# Task brief:
Report how many lines of the material below contain the word "black". Reply with the number alone.

--- START Available records ---

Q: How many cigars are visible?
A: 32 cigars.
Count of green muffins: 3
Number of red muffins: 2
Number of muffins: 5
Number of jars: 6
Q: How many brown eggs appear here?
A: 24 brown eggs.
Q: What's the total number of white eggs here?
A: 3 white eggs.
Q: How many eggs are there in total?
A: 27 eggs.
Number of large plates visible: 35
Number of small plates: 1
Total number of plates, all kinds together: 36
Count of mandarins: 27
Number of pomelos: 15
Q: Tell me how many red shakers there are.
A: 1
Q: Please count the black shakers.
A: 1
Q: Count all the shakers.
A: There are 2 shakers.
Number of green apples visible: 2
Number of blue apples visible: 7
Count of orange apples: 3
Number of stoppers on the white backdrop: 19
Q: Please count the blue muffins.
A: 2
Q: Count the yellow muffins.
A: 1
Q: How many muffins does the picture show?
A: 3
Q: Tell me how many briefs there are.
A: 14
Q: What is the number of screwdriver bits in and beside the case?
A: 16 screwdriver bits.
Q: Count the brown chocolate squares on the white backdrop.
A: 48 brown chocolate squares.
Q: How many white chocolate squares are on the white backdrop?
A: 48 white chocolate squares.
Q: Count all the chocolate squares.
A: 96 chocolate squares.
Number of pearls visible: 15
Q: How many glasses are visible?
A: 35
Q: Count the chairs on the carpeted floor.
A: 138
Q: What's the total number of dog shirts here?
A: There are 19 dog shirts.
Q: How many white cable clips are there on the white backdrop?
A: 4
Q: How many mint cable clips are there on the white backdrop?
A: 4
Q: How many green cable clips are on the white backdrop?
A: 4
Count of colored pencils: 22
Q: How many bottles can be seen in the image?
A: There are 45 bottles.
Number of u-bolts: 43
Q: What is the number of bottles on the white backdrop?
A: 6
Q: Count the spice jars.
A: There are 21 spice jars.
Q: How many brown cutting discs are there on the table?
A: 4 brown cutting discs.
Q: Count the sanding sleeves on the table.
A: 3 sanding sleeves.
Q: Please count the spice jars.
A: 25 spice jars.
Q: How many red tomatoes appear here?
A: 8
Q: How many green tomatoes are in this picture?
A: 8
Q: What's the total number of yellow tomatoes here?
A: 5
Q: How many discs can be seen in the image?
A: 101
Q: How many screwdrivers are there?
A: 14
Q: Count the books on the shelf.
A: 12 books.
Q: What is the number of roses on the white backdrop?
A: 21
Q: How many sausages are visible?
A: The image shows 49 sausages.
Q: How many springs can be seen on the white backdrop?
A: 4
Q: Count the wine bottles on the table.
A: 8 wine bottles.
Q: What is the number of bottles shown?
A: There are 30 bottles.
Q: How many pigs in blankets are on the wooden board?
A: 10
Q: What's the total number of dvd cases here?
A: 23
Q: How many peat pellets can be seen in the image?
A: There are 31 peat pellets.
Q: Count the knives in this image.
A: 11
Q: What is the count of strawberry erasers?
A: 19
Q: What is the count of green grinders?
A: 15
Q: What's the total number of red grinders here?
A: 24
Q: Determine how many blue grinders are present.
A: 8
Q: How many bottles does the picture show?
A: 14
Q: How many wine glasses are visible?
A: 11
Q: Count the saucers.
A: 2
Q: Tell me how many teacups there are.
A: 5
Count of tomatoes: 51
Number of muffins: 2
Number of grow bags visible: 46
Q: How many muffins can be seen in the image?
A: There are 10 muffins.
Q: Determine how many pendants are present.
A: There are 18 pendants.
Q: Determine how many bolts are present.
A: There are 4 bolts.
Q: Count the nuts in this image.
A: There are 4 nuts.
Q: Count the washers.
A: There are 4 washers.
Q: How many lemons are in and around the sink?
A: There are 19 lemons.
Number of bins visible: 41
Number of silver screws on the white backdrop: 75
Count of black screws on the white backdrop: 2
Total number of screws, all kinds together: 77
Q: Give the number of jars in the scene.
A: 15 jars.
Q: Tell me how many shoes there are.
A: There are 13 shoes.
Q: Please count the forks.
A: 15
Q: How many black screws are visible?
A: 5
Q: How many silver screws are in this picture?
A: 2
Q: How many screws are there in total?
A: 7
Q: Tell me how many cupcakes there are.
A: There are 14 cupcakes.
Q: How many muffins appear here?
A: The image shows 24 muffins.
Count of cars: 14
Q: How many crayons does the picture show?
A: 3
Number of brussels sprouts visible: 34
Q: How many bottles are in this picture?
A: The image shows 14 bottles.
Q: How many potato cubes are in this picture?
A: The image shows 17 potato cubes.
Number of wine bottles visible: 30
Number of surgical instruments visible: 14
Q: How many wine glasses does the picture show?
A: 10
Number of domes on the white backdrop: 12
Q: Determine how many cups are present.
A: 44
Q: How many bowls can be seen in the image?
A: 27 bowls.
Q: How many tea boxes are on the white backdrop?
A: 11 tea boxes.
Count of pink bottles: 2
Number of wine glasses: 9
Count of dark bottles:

--- END Available records ---

# Answer to this exercise:
3